Observe, Don’t Listen

For years the industry has spent millions of dollars and huge amounts of time listening to customers.  At this point it seems that this is a little fruitless, especially if we view the physician as the primary customer.  Much more may be needed.  Perhaps we need to consider another point of view.  This Harvard Business Review blog takes a very interesting look at how people will say one thing and then actually do something completely different.  The blog points out that customers are often not even aware that there is a gap between what they are saying and what they are doing.  The customer’s behavior should be a much more powerful piece of information than what they say they do or will do.  The answer is that setting up small field tests is a much better way to determine future actions than just asking customers what they want.

Take a look at what is happening in the pharmaceutical world. We ask physicians for their opinions on product profiles and messaging when in reality they follow managed care formularies 100% of the time.  What difference does it make what they think if their actions show they fall lock-step in line with what others think.  We do quantitative surveys and build marketing plans with physicians to find out what they think they do and why they do it when in reality their prescribing records may differ significantly from what they indicate on the surveys.  Yet, when plans are developed these same surveys become the foundation for the plans and strategies.  When launches fail and products don’t perform as expected we blame execution rather than flawed research.  Pricing studies are done with those who really don’t make pricing decisions and again we rely on opinions rather than on actions.

The wonderful thing about our industry is there are so many opportunities to set up field based observations and even tests.  The delivery of healthcare is so different in every area of the country that patterns can be identified where things are working and where they are not.  The key is to really be able to identify the driving forces in each of these mini-markets so that there is a true cause and effect analysis.  Perhaps the most neglected resource to help with this work is the sales representative that has an intimate relationship with the local market. They live and breathe the business in a particular area and could provide a wealth of information if they trusted the process and if they could feed the information to the system in an unbiased way.  It is a challenge, but the insight that could be provided might be worth the effort.

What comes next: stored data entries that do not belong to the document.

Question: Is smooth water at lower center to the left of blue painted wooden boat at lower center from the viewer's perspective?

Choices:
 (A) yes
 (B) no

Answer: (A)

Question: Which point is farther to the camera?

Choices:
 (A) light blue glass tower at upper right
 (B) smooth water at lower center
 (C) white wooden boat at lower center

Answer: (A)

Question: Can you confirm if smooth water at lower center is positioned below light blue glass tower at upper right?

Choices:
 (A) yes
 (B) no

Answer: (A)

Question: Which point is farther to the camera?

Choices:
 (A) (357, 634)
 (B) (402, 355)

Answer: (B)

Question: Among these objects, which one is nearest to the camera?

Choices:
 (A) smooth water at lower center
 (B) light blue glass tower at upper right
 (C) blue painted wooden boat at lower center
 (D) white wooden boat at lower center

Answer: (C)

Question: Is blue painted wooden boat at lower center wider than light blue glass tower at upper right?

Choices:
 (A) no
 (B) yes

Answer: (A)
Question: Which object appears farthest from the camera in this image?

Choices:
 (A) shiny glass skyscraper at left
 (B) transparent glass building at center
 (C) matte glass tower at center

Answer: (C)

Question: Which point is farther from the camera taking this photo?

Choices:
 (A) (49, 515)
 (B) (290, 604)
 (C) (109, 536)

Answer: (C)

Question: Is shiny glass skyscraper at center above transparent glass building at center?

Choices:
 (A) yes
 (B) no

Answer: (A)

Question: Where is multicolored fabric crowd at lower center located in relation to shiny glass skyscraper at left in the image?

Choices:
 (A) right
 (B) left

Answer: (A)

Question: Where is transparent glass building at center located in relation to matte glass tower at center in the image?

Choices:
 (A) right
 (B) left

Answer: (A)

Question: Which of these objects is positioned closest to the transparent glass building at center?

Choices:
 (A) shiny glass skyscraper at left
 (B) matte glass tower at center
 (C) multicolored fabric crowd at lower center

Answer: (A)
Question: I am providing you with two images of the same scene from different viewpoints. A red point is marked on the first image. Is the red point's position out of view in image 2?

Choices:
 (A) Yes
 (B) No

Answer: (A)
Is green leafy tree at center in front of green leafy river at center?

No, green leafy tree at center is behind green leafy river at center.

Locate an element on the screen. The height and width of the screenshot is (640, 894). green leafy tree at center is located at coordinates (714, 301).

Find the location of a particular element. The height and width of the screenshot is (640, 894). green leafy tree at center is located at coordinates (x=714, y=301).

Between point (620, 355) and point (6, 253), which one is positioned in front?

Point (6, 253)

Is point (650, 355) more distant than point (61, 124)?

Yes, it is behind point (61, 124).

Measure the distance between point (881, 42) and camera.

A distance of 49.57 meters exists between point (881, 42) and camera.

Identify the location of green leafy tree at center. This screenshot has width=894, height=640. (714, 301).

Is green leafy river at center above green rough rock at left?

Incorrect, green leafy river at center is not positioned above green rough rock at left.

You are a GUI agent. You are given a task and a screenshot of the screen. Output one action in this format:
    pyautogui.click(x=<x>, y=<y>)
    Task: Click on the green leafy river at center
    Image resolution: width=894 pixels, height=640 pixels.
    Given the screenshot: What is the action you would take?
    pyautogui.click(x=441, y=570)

The key might be to completely re-look at the way information is gathered.  Perhaps the best way to go at this is to combine both talking with observation.  Ideally, there would be observation and analysis of what is going on, followed by customer input and then further observation and analysis after attaining informed insight from reps and customers.  A couple lines of wisdom might be relevant.  Remember Henry Ford said if he only listened to what customers wanted he would have developed a faster horse.  And finally the line about watching what I do and not what I say may be particularly important in this changing business climate.  Data gathering is truly an art.  When done right it can lead to exquisite marketing plans and when done wrong can lead to disaster!